# [WORK REQUEST 1]
In the lecture notes on Jean Briggs, what does a word serve as?
# [WORK REQUEST 2]
Continue the lecture notes on Jean Briggs from the point where they stop.

# [DOCUMENT PASSAGE]

:::

Jean Briggs:What do we get out of it?
·Complexities
of doing fieldwork
·Difficulties
of living with people who are very different from us
·How
host communities view anthropologists—how we are viewed by the people we
study
·Related
to that, we learn that the learning process goes in two directions: It
is an encounter with both sides studying each other in the terms each side
understands
·We
learn something through failure—in this case we learn about the meanings
of Utku emotions through Briggs’ failure to learn them at first.
·We learn about what it means to be an Utku person and how Utku shape children into persons—through Briggs’ own process of conversion—or failed conversion—into an Utku person.
·We
hopefully get an overall, in-depth feel of what it means to be Utku
Emotion Cross-Culturally
Context is crucial, as in many aspects of anthropology
·Language is a key component of context
·Word and concept are not the same thing
·A word is a pointing tool:It may point to a rather complicated group of examples and ideas which together form the concept
·Emotions need to be viewed in context, in a number of situations, and with as many examples for a particular emotion term as possible to begin to understand the concept.

:::

# [EXTRACTED MATERIAL]
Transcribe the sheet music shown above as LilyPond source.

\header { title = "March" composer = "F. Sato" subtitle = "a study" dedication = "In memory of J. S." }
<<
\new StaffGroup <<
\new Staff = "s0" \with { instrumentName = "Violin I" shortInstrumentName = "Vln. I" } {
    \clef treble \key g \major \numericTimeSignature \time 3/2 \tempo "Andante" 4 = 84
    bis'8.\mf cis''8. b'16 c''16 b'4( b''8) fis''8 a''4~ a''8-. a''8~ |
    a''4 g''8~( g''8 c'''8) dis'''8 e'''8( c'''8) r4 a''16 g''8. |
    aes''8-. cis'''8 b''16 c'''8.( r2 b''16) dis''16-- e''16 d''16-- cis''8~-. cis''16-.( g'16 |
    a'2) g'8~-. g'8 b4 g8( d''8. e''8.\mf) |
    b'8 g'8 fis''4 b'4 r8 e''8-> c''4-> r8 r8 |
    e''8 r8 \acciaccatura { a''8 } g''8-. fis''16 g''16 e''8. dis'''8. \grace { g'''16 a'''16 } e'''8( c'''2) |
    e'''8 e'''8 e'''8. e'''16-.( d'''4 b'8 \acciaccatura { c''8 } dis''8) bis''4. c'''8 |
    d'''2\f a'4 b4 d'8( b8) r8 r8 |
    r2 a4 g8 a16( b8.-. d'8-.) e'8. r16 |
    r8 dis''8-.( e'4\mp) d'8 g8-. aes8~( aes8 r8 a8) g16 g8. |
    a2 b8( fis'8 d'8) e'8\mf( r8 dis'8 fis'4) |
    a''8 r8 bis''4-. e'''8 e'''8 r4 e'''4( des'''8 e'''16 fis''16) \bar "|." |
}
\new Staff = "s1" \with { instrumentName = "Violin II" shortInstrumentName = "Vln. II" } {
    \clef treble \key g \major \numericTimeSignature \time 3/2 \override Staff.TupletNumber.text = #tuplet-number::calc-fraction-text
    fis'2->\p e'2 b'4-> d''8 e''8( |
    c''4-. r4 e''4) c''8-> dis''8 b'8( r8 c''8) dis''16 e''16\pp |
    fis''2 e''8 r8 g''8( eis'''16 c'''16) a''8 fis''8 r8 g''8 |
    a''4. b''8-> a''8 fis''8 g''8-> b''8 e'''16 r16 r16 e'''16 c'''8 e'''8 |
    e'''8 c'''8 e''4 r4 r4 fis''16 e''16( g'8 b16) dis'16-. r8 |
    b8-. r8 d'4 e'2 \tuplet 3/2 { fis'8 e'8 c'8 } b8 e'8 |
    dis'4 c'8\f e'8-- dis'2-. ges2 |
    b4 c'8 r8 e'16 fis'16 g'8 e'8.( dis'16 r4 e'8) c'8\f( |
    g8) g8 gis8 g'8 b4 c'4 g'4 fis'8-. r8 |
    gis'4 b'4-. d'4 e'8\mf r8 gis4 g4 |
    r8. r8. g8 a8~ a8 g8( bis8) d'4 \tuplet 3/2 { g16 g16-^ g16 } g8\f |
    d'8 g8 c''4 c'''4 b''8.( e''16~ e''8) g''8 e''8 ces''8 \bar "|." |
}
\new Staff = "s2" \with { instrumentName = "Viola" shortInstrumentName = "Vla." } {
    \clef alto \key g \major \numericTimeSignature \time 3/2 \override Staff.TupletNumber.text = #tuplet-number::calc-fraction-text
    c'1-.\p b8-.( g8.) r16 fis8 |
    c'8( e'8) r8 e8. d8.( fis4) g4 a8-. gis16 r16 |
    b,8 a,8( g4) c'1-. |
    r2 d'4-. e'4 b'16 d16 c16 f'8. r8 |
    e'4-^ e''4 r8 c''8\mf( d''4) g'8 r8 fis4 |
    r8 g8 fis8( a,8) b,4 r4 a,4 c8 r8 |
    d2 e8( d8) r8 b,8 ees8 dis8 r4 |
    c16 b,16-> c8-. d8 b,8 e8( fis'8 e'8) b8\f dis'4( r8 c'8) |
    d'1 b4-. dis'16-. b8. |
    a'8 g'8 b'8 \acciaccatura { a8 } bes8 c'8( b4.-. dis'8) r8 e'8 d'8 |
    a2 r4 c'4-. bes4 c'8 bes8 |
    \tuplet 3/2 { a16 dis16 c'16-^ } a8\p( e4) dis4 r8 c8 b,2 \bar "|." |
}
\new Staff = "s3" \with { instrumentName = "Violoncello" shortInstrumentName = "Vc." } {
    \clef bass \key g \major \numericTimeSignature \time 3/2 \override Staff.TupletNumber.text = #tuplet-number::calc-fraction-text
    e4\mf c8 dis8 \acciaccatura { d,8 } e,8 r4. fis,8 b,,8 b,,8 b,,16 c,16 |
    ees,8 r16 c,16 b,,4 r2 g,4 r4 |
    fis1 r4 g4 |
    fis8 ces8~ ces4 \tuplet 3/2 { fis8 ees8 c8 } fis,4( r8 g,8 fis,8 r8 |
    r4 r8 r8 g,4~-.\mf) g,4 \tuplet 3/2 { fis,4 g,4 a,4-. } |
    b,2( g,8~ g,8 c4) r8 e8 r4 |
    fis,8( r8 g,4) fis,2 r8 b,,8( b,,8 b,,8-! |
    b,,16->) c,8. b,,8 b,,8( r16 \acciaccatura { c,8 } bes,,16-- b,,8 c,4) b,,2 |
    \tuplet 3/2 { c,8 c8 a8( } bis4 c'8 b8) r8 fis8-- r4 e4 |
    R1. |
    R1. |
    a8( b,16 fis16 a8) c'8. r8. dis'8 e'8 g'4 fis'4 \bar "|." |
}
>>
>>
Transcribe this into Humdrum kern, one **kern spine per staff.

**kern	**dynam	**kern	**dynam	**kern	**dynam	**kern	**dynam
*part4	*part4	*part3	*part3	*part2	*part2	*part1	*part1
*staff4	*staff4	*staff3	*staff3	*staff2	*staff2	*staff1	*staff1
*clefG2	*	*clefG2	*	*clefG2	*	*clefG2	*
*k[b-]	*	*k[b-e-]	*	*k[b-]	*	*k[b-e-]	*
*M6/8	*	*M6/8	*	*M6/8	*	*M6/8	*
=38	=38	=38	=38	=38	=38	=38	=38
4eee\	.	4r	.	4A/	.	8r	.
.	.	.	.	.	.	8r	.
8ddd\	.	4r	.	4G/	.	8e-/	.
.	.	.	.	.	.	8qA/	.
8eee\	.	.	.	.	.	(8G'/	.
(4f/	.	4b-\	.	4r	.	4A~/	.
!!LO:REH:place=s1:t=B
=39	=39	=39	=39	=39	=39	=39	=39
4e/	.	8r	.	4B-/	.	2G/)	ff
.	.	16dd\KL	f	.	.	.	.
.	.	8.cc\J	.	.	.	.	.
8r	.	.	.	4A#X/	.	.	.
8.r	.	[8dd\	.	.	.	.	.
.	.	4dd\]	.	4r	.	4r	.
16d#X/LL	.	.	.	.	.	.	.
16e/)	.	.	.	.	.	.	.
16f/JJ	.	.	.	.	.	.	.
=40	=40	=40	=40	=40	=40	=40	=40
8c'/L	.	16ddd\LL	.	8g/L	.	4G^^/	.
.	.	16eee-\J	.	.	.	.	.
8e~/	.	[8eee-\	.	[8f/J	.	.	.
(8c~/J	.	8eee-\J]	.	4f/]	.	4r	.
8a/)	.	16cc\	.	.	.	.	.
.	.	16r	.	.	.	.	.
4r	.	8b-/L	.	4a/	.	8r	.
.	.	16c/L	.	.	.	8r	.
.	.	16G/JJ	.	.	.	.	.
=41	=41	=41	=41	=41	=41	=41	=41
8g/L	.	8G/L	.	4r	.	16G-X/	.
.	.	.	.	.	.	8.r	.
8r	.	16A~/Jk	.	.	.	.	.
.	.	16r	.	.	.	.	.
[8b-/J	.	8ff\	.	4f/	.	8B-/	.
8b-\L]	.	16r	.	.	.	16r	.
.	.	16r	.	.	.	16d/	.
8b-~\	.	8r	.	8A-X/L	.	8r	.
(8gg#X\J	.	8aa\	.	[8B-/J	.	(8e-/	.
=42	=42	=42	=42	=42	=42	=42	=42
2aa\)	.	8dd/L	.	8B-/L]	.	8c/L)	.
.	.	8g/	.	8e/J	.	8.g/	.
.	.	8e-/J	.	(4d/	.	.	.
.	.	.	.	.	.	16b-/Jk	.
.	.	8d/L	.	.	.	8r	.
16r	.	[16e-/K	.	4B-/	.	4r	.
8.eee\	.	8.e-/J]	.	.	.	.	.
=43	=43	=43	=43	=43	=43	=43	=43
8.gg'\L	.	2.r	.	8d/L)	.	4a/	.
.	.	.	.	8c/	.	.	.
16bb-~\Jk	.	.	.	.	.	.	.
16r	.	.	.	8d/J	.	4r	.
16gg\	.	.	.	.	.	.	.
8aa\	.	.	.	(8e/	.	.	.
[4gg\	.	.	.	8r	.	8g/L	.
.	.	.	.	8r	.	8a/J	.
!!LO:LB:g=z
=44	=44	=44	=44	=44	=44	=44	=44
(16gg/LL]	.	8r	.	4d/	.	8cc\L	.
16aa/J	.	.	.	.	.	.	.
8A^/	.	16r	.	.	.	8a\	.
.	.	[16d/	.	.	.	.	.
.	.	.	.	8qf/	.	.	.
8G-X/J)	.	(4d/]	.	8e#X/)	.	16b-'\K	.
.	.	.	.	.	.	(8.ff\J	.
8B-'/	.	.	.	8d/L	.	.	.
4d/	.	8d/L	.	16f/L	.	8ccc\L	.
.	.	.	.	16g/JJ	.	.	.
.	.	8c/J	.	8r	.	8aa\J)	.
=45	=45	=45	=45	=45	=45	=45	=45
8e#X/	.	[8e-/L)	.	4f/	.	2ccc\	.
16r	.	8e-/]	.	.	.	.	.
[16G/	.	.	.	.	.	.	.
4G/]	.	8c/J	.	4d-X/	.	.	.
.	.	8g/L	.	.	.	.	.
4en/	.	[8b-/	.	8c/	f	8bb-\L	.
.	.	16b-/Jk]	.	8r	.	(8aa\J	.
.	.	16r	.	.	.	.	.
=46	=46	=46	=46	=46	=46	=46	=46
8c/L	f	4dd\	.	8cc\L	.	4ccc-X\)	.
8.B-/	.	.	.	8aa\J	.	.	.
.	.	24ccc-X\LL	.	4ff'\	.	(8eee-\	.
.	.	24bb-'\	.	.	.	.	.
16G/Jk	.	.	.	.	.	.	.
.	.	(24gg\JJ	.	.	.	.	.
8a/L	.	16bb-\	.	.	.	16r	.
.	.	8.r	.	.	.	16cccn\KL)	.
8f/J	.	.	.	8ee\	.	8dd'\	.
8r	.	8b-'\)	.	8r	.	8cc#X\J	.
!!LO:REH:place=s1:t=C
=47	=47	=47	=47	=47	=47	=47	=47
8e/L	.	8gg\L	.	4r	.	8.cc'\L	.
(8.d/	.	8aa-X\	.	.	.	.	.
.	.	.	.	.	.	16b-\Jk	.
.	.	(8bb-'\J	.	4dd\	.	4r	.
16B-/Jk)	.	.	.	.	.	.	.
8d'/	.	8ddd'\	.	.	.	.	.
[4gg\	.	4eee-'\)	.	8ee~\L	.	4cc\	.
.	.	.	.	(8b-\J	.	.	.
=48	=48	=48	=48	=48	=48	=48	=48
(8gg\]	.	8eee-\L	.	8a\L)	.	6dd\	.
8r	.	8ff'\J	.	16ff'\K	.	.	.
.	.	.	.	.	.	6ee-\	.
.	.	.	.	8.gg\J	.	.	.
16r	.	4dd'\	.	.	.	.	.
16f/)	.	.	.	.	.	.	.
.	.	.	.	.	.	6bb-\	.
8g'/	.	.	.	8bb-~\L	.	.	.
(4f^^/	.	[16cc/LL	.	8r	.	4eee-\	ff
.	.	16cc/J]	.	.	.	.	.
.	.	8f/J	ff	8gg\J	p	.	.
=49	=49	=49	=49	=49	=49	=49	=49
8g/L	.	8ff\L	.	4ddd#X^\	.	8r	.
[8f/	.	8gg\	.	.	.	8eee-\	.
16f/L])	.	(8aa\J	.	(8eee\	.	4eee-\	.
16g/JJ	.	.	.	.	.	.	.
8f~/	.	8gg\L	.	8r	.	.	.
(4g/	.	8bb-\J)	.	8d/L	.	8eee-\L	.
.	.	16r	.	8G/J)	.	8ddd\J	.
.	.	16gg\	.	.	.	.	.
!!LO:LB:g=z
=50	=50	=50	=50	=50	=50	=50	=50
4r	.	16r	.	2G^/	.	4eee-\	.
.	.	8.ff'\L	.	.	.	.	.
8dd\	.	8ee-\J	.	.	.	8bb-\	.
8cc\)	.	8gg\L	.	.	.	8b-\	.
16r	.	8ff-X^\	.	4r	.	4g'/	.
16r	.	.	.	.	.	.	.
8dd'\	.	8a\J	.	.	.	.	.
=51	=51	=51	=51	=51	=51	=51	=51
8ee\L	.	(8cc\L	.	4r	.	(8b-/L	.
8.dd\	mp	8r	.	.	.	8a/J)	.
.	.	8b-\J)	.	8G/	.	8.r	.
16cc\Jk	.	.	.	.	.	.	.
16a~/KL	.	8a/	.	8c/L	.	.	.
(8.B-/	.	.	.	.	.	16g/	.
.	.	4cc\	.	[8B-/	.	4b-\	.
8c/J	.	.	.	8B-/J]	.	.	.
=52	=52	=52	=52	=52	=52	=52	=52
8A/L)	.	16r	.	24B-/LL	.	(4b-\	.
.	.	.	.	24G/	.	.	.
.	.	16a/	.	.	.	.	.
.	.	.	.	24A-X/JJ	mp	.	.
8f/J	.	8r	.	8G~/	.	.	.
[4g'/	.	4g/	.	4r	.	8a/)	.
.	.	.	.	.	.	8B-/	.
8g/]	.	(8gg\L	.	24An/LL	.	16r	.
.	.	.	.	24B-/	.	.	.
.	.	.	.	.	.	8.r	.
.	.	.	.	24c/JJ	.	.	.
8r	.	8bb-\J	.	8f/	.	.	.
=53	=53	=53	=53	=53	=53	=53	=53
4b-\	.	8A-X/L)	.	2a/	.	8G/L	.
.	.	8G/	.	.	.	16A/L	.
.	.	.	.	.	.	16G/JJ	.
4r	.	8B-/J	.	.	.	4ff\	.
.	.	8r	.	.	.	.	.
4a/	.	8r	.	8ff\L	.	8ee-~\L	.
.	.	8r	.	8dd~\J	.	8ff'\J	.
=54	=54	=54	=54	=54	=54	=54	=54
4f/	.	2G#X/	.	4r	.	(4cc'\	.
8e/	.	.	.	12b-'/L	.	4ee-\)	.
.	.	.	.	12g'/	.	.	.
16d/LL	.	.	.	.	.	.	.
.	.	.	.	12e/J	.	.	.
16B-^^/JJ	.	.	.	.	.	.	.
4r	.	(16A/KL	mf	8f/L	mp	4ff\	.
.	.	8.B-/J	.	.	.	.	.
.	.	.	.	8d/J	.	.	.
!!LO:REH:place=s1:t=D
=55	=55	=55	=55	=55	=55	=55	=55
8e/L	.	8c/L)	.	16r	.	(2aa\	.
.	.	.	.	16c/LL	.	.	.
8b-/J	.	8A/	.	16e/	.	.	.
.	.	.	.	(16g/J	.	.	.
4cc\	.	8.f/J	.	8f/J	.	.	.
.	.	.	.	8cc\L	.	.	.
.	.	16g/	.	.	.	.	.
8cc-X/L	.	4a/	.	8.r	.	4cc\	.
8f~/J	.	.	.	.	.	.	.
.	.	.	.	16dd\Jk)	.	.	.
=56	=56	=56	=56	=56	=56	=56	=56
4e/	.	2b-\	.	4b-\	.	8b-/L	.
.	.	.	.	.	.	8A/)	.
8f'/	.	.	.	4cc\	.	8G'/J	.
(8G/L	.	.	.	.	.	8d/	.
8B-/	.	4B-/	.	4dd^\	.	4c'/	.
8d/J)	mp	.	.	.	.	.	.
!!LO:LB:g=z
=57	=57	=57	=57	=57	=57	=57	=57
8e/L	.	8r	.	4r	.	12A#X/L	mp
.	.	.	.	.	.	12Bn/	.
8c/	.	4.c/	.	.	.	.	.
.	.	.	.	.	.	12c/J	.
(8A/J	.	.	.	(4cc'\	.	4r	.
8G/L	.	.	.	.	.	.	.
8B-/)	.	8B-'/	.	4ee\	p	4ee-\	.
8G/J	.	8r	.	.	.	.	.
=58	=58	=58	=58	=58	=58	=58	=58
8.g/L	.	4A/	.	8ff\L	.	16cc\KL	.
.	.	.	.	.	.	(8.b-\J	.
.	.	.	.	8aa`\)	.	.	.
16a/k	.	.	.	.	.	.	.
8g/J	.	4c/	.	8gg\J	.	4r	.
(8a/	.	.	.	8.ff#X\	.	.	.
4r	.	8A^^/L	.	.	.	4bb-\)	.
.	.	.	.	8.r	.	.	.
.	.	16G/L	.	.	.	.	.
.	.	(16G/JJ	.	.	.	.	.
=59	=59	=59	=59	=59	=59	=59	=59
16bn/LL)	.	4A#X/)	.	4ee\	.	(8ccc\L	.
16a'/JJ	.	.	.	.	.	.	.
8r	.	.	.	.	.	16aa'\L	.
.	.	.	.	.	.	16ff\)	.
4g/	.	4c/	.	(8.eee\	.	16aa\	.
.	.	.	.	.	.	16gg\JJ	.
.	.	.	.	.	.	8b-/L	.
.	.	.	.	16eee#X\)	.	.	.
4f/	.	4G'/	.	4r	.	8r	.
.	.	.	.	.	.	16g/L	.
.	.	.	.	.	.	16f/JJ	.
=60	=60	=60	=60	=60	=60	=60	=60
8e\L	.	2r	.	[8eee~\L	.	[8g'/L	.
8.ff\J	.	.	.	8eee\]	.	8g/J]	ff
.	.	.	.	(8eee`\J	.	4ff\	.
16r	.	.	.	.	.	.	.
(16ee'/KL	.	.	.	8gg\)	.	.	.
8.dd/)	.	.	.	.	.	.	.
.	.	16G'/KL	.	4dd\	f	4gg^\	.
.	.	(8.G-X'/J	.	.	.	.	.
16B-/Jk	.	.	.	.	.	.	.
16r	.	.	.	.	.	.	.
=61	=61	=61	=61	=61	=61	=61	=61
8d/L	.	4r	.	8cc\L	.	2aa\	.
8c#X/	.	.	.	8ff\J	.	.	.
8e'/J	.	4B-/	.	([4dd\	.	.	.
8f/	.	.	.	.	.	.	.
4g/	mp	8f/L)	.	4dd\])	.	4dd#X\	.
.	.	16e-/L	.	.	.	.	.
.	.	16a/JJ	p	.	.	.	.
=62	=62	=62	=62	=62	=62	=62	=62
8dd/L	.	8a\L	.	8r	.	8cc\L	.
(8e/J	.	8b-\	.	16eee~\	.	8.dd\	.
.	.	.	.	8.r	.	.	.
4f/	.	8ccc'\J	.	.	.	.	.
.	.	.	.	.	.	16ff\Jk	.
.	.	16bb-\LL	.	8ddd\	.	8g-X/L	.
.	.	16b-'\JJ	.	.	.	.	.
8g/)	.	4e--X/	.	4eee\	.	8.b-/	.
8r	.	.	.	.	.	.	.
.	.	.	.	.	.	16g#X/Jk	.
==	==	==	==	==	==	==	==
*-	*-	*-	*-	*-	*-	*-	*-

:::

# [ANSWER AREA 1]
A pointing tool.

# [ANSWER AREA 2]
Container/Screen Example for Viewing Emotion
Picture one chaotic ooze of emotion potential which we can call ‘basic affect’.
·Picture culture as a screen through which the ooze is poured.
·Picture the holes of the screen as the language or languages through which a culture operates.Each culture has screens with different numbers and shapes of holes through which basic affect squeezes.
·The number of holes tells us about how precision with which emotions are channeled into culturally meaningful concepts.
·The shape of the holes tells us about the concept itself.
In a sense then, our emotions are guided and shaped by our cultures and languages.